Dataset excerpts
========================================
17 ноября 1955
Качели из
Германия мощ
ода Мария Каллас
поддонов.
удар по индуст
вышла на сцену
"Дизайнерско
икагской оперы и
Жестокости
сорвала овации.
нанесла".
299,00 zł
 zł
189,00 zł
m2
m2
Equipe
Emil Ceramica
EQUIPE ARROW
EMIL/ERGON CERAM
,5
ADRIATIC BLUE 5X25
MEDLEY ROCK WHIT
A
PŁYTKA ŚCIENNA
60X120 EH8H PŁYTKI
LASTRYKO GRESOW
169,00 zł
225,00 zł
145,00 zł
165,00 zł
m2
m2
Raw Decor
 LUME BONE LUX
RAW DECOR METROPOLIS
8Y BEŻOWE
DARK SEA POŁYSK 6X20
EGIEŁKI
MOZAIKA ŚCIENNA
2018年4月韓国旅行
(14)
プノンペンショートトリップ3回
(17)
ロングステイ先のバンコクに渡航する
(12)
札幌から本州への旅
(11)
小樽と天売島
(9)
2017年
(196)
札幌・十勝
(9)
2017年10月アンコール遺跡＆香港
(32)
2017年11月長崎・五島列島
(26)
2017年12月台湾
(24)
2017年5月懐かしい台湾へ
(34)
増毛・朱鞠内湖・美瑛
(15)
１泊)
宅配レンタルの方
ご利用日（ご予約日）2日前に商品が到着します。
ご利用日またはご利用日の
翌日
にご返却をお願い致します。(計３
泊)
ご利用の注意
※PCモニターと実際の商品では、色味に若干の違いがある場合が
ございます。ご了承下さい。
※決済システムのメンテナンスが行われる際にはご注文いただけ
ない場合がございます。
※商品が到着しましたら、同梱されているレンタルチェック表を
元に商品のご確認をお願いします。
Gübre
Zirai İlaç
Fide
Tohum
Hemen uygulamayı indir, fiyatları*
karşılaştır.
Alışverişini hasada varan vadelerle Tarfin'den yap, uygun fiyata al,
========================================
JOB ITEM »
The data should be printed again exactly, line for line.

REPLY »
17 ноября 1955
Качели из
Германия мощ
ода Мария Каллас
поддонов.
удар по индуст
вышла на сцену
"Дизайнерско
икагской оперы и
Жестокости
сорвала овации.
нанесла".
299,00 zł
 zł
189,00 zł
m2
m2
Equipe
Emil Ceramica
EQUIPE ARROW
EMIL/ERGON CERAM
,5
ADRIATIC BLUE 5X25
MEDLEY ROCK WHIT
A
PŁYTKA ŚCIENNA
60X120 EH8H PŁYTKI
LASTRYKO GRESOW
169,00 zł
225,00 zł
145,00 zł
165,00 zł
m2
m2
Raw Decor
 LUME BONE LUX
RAW DECOR METROPOLIS
8Y BEŻOWE
DARK SEA POŁYSK 6X20
EGIEŁKI
MOZAIKA ŚCIENNA
2018年4月韓国旅行
(14)
プノンペンショートトリップ3回
(17)
ロングステイ先のバンコクに渡航する
(12)
札幌から本州への旅
(11)
小樽と天売島
(9)
2017年
(196)
札幌・十勝
(9)
2017年10月アンコール遺跡＆香港
(32)
2017年11月長崎・五島列島
(26)
2017年12月台湾
(24)
2017年5月懐かしい台湾へ
(34)
増毛・朱鞠内湖・美瑛
(15)
１泊)
宅配レンタルの方
ご利用日（ご予約日）2日前に商品が到着します。
ご利用日またはご利用日の
翌日
にご返却をお願い致します。(計３
泊)
ご利用の注意
※PCモニターと実際の商品では、色味に若干の違いがある場合が
ございます。ご了承下さい。
※決済システムのメンテナンスが行われる際にはご注文いただけ
ない場合がございます。
※商品が到着しましたら、同梱されているレンタルチェック表を
元に商品のご確認をお願いします。
Gübre
Zirai İlaç
Fide
Tohum
Hemen uygulamayı indir, fiyatları*
karşılaştır.
Alışverişini hasada varan vadelerle Tarfin'den yap, uygun fiyata al,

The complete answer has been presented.